Six ans plus tard, mon enfant handicapé a du subir des opérations, j'ai dû m'absenter souvent, n'ayant plus assez de jours pour enfants malades, ni de jours de congés, ni de bonnes grâces du médecin de famille. J'ai dû me rendre à l'évidence, je devais arrêter de travailler. J'avais droit à ma retraite... Je l'ai prise... J'ai donc été une jeune retraitée de 48 ans... Une carrière de fonctionnaire fainéante bien sûr, qui n'avait rien à faire de sa journée, comme l'on est perçu la plupart du temps par les gens de l'extérieur.
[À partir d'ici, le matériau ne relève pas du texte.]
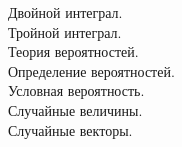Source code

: \documentclass[a4paper]{article}
\begin{document}
Двойной интеграл. \\


Тройной интеграл. \\


Теория вероятностей. \\
Определение вероятностей. \\


Условная вероятность. \\


Случайные величины. \\


\newpage
Случайные векторы. \\

\end{document}
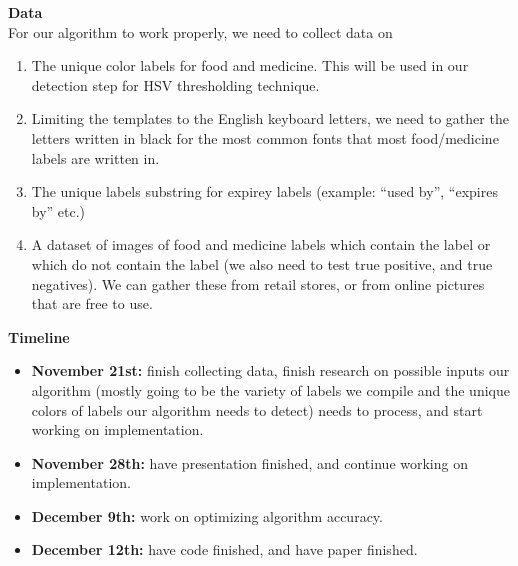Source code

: \documentclass[12pt]{article}
\begin{document}
\textbf{Data} \\
For our algorithm to work properly, we need to collect data on
\begin{enumerate}
    \item The unique color labels for food and medicine. This will be used
    in our detection step for HSV thresholding technique.
    \item Limiting the templates to the English keyboard letters, we need to
    gather the letters written in black for the most common
    fonts that most food/medicine labels are written in.
    \item The unique labels substring for expirey labels (example: ``used by'', ``expires by'' etc.)
    \item A dataset of images of food and medicine labels which contain
    the label or which do not contain the label (we also need to test true positive,
    and true negatives). We can gather these from retail stores, or from
    online pictures that are free to use.
\end{enumerate}
\textbf{Timeline}
\begin{itemize}
    \item \textbf{November 21st:} finish collecting data, finish research on
    possible inputs our algorithm (mostly going to be
    the variety of labels we compile and the unique colors of
    labels our algorithm needs to detect) needs to process,
    and start working on implementation.
    \item \textbf{November 28th:} have presentation finished, and
    continue working on implementation.
    \item \textbf{December 9th:} work
    on optimizing algorithm accuracy.
    \item \textbf{December 12th:} have code finished, and have paper finished.
\end{itemize}
\end{document}
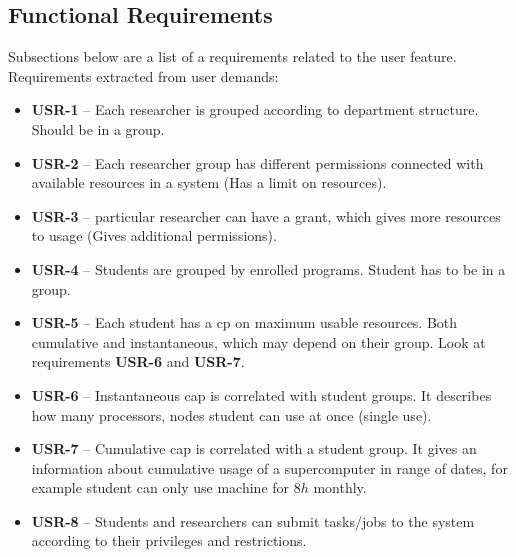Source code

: \documentclass{report}
\begin{document}
\subsection{Functional Requirements}

Subsections below are a list of a requirements related to the user feature.
Requirements extracted from user demands:
\begin{itemize}
	\item
	{
		\textbf{USR-1} -- Each researcher is grouped according to department structure. Should be in a group.
	}
	\item
	{
		\textbf{USR-2} -- Each researcher group has different permissions connected with available resources in a system (Has a limit on resources).
	}
	\item
	{
		\textbf{USR-3} -- particular researcher can have a grant, which gives more resources to usage (Gives additional permissions).
	}
	\item
	{
		\textbf{USR-4} -- Students are grouped by enrolled programs. Student has to be in a group.
	}
	\item
	{
		\textbf{USR-5} -- Each student has a cp on maximum usable resources. Both cumulative and instantaneous, which may depend on their group. Look at requirements \textbf{USR-6} and \textbf{USR-7}.
	}
	\item
	{
		\textbf{USR-6} -- Instantaneous cap is correlated with student groups. It describes how many processors, nodes student can use at once (single use).
	}
	\item
	{
		\textbf{USR-7} -- Cumulative cap is correlated with a student group. It gives an information about cumulative usage of a supercomputer in range of dates, for example student can only use machine for $8h$ monthly.
	}
	\item
	{
		\textbf{USR-8} -- Students and researchers can submit tasks/jobs to the system according to their privileges and restrictions.
	}
\end{itemize}
\end{document}
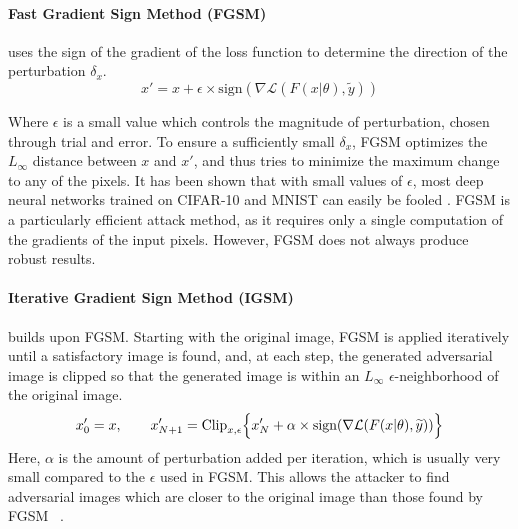 \paragraph{Fast Gradient Sign Method (FGSM)} \cite{Goodfellow2014ExplainingAH} uses the sign of the gradient of the loss function to determine the direction of the perturbation $\delta_x$. 
\[
    x' = x + \epsilon \times \text{sign}(\nabla \mathcal{L} (F(x|\theta),\widetilde{y}))
\]

Where $\epsilon$ is a small value which controls the magnitude of perturbation, chosen through trial and error.
To ensure a sufficiently small $\delta_x$, FGSM optimizes the $L_\infty$ distance between $x$ and $x'$, and thus tries to minimize the maximum change to any of the pixels.
It has been shown that with small values of $\epsilon$, most deep neural networks trained on CIFAR-10 and MNIST can easily be fooled \cite{Goodfellow2014ExplainingAH}.
FGSM is a particularly efficient attack method, as it requires only a single computation of the gradients of the input pixels.
However, FGSM does not always produce robust results.%

\paragraph{Iterative Gradient Sign Method (IGSM)} \cite{Kurakin2016AdversarialEI} builds upon FGSM.
Starting with the original image, FGSM is applied iteratively until a satisfactory image is found, and, at each step, the generated adversarial image is clipped so that the generated image is within an $L_\infty$ $\epsilon$-neighborhood of the original image.
\[
x_0' = x, \qquad x_{N+1}' = \text{Clip}_{x,\epsilon} \Bigl\{x_N' + \alpha \times \text{sign}(\nabla \mathcal{L} (F(x|\theta),\widetilde{y}))  \Bigr\} 
\]
Here, $\alpha$ is the amount of perturbation added per iteration, which is usually very small compared to the $\epsilon$ used in FGSM.
This allows the attacker to find adversarial images which are closer to the original image than those found by FGSM ~\cite{Kurakin2016AdversarialEI}.


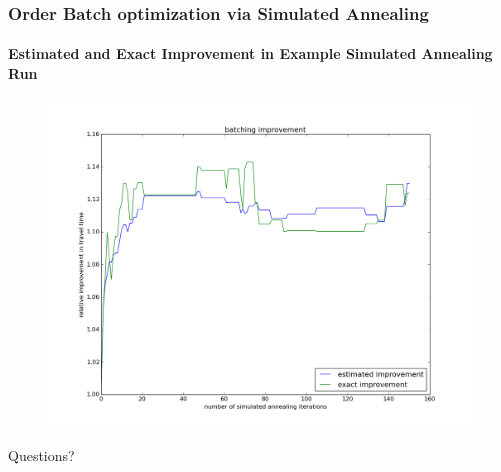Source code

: \documentclass[english,a4,aspectratio=169]{beamer}
\begin{document}
\begin{frame}
 \frametitle{Order Batch optimization via Simulated Annealing}
 \framesubtitle{Estimated and Exact Improvement in Example Simulated Annealing Run}
 \begin{figure}
  \centering
  \includegraphics[height=.85\textheight]{../figures/sim_an_run.png}
 \end{figure}
\end{frame}

\begin{frame}
\begin{center}
 Questions?
\end{center}
\end{frame}
\end{document}
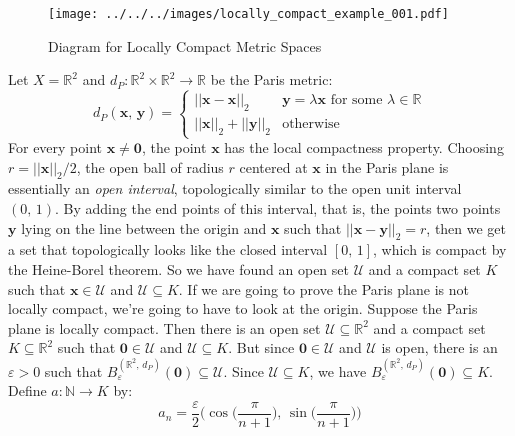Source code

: \documentclass{article}
\theoremstyle{normal}
\begin{document}
    \begin{figure}[H]
        \centering
        \texttt{[image: ../../../images/locally\_compact\_example\_001.pdf]}
        \caption{Diagram for Locally Compact Metric Spaces}
        \label{fig:locally_compact_metric_space_001}
    \end{figure}
    \color{black}
    Let $X=\mathbb{R}^{2}$ and
    $d_{P}:\mathbb{R}^{2}\times\mathbb{R}^{2}\rightarrow\mathbb{R}$
    be the Paris metric:
    \begin{equation}
        d_{P}(\mathbf{x},\,\mathbf{y})=
        \begin{cases}
            ||\mathbf{x}-\mathbf{x}||_{2}&\mathbf{y}=\lambda\mathbf{x}
                \textrm{ for some }\lambda\in\mathbb{R}\\
            ||\mathbf{x}||_{2}+||\mathbf{y}||_{2}&\textrm{otherwise}
        \end{cases}
    \end{equation}
    For every point $\mathbf{x}\ne\mathbf{0}$, the point $\mathbf{x}$ has the
    local compactness property. Choosing $r=||\mathbf{x}||_{2}/2$, the
    open ball of radius $r$ centered at $\mathbf{x}$ in the Paris plane is
    essentially an \textit{open interval}, topologically similar to the open
    unit interval $(0,\,1)$. By adding the end points of this interval,
    that is, the points two points $\mathbf{y}$ lying on the line between the
    origin and $\mathbf{x}$ such that $||\mathbf{x}-\mathbf{y}||_{2}=r$, then
    we get a set that topologically looks like the closed interval
    $[0,\,1]$, which is compact by the Heine-Borel theorem. So we have found
    an open set $\mathcal{U}$ and a compact set $K$ such that
    $\mathbf{x}\in\mathcal{U}$ and $\mathcal{U}\subseteq{K}$. If we are going
    to prove the Paris plane is not locally compact, we're going to have to
    look at the origin. Suppose the Paris plane is locally compact. Then there
    is an open set $\mathcal{U}\subseteq\mathbb{R}^{2}$ and a compact set
    $K\subseteq\mathbb{R}^{2}$ such that $\mathbf{0}\in\mathcal{U}$ and
    $\mathcal{U}\subseteq{K}$. But since $\mathbf{0}\in\mathcal{U}$ and
    $\mathcal{U}$ is open, there is an $\varepsilon>0$ such that
    $B_{\varepsilon}^{(\mathbb{R}^{2},\,d_{P})}(\mathbf{0})\subseteq\mathcal{U}$.
    Since $\mathcal{U}\subseteq{K}$, we have
    $B_{\varepsilon}^{(\mathbb{R}^{2},\,d_{P})}(\mathbf{0})\subseteq{K}$.
    Define $a:\mathbb{N}\rightarrow{K}$ by:
    \begin{equation}
        a_{n}=\frac{\varepsilon}{2}\Big(
            \cos\big(\frac{\pi}{n+1}\big),\,\sin\big(\frac{\pi}{n+1}\big)
        \Big)
    \end{equation}
\end{document}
Je n'avais donc plus qu'à m'occuper de mes sept enfants qui étaient encore à la maison, du lycée à la primaire. Et j'ai commencé à tourner comme une boule dans cette maison, il fallait à tout prix que tout soit super bien fait, je culpabilisais d'être inutile, car une mère au foyer, "ça ne fout rien" ! Mes grands sont partis petit à petit, je reste aujourd'hui avec les jumeaux, 22 ans cette année, une fille qui ne trouve pas de travail, et son frère handicapé en fauteuil dont je m'occupe.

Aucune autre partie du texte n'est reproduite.